• TASK INSTRUCTIONS:
**a)** In the note on Invantive SQL performance, what is the estimated peak rate for loading data into Exact Online for a single company?
**b)** In the note on Invantive SQL performance, write out the stretch from "The amount of CPU" through "for interstellar travel." and substitute "dedicated server" for "multi-core server".
**c)** Pick up the note on Invantive SQL performance after its last sentence and continue it.

• PASSAGE PROVIDED:
Please enable JavaScript to view this site.

Invantive Notes

Navigation: English > LinkedIn

Does Invantive SQL match the speed of Infinite Probability Drive?

Scroll Comments Prev Top Next More

Summary

This note presents results of performance measurements on mass data loading into the traditional database platform SQL Server and the accounting cloud platform Exact Online. It compares various strategies and their impact on usability and performance.

Invantive SQL at this moment is capable of moving large volumes of relational data across cloud and database platforms.

Invantive SQL peak performance on loading data into Exact Online is estimated at 40.000 transactions per hour for a single company and 200.000 transactions per hour across many companies.

For Exact Online with Invantive SQL, it is notable that data load performance of the REST API is still inferior compared to the performance to the XML API by 50% when using bulk insert and factor 3 when using REST normal insert. The XML API is despite it's age the preferred API to use in combination with Invantive SQL for mass loading data into one company. Due to missing parallel requests support on XML, the bulk insert is the preferred way for loading data across multiple companies.

Exact Online resembles a MPP-structure like Teradata, scaling poorly per partition but scaling great across partitions up to a parallelism degree between 8 and 10. Typically, Exact Online throughput with Invantive SQL is determined by Exact Online and not the amount of computation power at the Invantive SQL node.

The API Gateway is not yet in use. Might the API Gateway be activated, the use of bulk insert is preferred, since it reduces the number of API calls by a factor of 250 compared to insert on REST tables.

For a dedicated entry-level SQL Server instance, the throughput levels are two or three levels of magnitude higher than for a cloud platform when using bulk insert on Invantive SQL. Bulk insert adds at least one level of magnitude performance to normal insert on SQL Server, but CPU power on the loading server also becomes a factor of importance with this type of throughput.

Invantive SQL peak performance with entry-level SQL Server instances exceeds millions transactions per hour is easily feasible.

The amount of CPU power needed on the loading server increases with the amount of data processed per hour. For a throughput of over 10 million rows per hour use a multi-core server. Memory use of Invantive SQL has become excellent with recent advances.

And to answer the question from title: Invantive SQL in it's current conception does not yet allow crossing interstellar distances in close to nothing. Infinite Probability Drive as introduced by Douglas Adams in the Hitchhiker's Guide to the Galaxy remains the vehicle of choice for interstellar travel.

Invantive SQL

Invantive SQL is an advanced SQL engine which relies on 3rd party data containers for storing and retrieving data. Besides an integrated session-specific in-memory database it provides no storage facilities. However, over 50 back-end data container platforms are supported by "providers", including traditional databases such as DB2 or Oracle, files such as JSON or audit files and cloud-platforms such as Teamleader, Exact Online and Visma.

A global database spanning many data containers while still enforcing data security and integrity.

One or multiple data containers can be used at the same time within one SQL statement and one definition of SQL semantics, effectively eliminating the need for extensive ETL-coding and spending time connecting and understanding API's.

Although the ultimate capabilities are determined by the chosen data containers, Invantive SQL unifies and simplifies data retrieval and storage across an ever-growing list of data container platforms. This allows configuration and use of a global database spanning many data containers while still enforcing data security and integrity.

• DATASET EXCERPTS:
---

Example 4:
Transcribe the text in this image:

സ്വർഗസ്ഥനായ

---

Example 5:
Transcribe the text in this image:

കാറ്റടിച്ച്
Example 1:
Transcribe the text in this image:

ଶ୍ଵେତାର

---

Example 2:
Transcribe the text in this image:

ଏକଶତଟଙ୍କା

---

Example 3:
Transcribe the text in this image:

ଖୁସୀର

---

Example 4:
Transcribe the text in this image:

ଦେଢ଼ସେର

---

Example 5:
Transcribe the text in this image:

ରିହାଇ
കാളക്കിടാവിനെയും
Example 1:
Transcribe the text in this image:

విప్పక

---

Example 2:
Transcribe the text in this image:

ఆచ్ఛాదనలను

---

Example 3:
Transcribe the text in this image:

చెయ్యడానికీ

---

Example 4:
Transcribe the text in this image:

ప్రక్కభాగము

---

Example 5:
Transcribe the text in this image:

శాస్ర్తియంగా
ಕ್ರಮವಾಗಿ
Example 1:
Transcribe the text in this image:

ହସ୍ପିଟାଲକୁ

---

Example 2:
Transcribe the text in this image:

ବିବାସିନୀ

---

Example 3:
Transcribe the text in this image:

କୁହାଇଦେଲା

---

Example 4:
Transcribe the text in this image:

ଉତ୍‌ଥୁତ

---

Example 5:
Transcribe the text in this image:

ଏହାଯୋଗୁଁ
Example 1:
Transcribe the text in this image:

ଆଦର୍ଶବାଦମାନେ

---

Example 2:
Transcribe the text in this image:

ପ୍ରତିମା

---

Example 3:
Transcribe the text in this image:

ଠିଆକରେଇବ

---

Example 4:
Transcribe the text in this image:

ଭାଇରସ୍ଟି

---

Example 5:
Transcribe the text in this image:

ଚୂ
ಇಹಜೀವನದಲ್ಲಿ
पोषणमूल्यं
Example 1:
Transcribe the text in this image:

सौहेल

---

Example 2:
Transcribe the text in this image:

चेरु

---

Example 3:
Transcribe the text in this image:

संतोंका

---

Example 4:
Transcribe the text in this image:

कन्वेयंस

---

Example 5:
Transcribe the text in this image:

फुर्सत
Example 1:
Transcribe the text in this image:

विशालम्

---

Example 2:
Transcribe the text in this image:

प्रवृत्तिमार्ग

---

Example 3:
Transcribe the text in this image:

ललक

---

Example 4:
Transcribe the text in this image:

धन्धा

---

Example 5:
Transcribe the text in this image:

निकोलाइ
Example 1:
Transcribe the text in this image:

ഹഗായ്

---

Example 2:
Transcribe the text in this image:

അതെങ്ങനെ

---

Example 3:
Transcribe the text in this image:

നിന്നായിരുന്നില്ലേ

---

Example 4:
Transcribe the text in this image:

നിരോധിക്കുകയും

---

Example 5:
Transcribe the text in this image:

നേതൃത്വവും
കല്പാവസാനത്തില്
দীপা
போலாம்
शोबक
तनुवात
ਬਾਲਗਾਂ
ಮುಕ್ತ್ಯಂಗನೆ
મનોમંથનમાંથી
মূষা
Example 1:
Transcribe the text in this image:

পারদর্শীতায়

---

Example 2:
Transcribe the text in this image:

• ANSWERS TO EACH TASK:
**a)** 40.000 transactions per hour.

**b)**
The amount of CPU power needed on the loading server increases with the amount of data processed per hour. For a throughput of over 10 million rows per hour use a dedicated server. Memory use of Invantive SQL has become excellent with recent advances.

And to answer the question from title: Invantive SQL in it's current conception does not yet allow crossing interstellar distances in close to nothing. Infinite Probability Drive as introduced by Douglas Adams in the Hitchhiker's Guide to the Galaxy remains the vehicle of choice for interstellar travel.

**c)**
The SQL grammar of Invantive SQL has grown over the years to a unite of all familiar database platform syntaxes plus ANSI SQL. This merged grammar has been extended with a number of Invantive-specific extensions, especially in the area of compliance and ease of use.

Goal

Invantive SQL's initial releases only supported data retrieval and were mostly used for reporting, consolidation and analysis purposes. Over the years, the creation, update and deletion of data has been added and is available where supported by the individual data container platforms and providers. With the growing use of Invantive SQL as a replacement for ETL-tools to exchange data, bulk data loading features have been added to various drivers.

Goal of this note is:

Establish the current throughput is of Invantive SQL using entry-level devices on the SQL Server database and Exact Online database for a variety of common workloads.

Common workloads have been defined as:

Load one hundred thousand customers into a single partition (database) on SQL Server.

Load ten thousand customers into a single partition (company) on Exact Online.

Load one hundred customers into 100 partitions each for a total of 10.000 loaded customers (Exact Online only).

A "partition" is defined within Invantive SQL as follows:

Especially online platforms have a multi-tenant structure, in which the data is partitioned per customer, company or person. When the data model is identical across tenants, Invantive SQL considers them 'partitions'. SQL statements can run across multiple or one partitions, often in parallel. This enables consolidation scenarios across partitions (such as Exact Online or Nmbrs companies) as well as high-performance in MPP environments.

The partitions to be used can be specified with the 'use' statement, either through an explicit list of partitions to be selected across data containers, or through a SQL select statement returning the list of partitions to use. Please note that although the 'use' statement resembles the 'use DATABASE' statement on Microsoft SQL Server or PostgreSQL you can on Invantive SQL have multiple partitions active at the same time in one user session.

Setup

The measurement was set up using entry-level configurations on AWS low-cost burstable instance classes:

SQL Server Express Edition, t2.small class: 1 vCPU, 2 GB memory, bursts in CPU and IOPS.

Windows 2016, t2.small class: 1 vCPU, 2 GB memory, bursts in CPU and IOPS.

The AWS location is Ireland and SQL Server and Windows 2016 were on the same VPC. For Exact Online, the Dutch environment was chosen and used on a Sunday morning. All inter-connections are low-latency, high throughput but also considered mainstream network configurations in the Dutch market.

The addition of additional resources in terms of disk throughput and CPU has been found beneficial in the past for large volumes being loaded continuously. For instance, larger sites running Data Replicator across thousands of Exact Online companies typically use Azure SQL Server instances of type S6.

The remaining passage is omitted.